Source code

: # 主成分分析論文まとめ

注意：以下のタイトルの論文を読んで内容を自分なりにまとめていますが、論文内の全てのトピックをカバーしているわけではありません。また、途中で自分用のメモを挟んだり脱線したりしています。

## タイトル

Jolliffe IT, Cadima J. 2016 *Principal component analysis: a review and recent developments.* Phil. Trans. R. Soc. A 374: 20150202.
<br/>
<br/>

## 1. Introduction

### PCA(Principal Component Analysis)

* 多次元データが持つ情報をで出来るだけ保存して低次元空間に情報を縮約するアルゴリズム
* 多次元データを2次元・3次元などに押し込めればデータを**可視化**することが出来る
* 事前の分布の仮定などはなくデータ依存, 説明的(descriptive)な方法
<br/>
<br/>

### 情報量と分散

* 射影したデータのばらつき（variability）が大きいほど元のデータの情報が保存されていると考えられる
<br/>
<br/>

## ACTION ITEM
Lines holding "Principal" in the material above are to be reported.

## THE COMPLETED TASK
Jolliffe IT, Cadima J. 2016 *Principal component analysis: a review and recent developments.* Phil. Trans. R. Soc. A 374: 20150202.
### PCA(Principal Component Analysis)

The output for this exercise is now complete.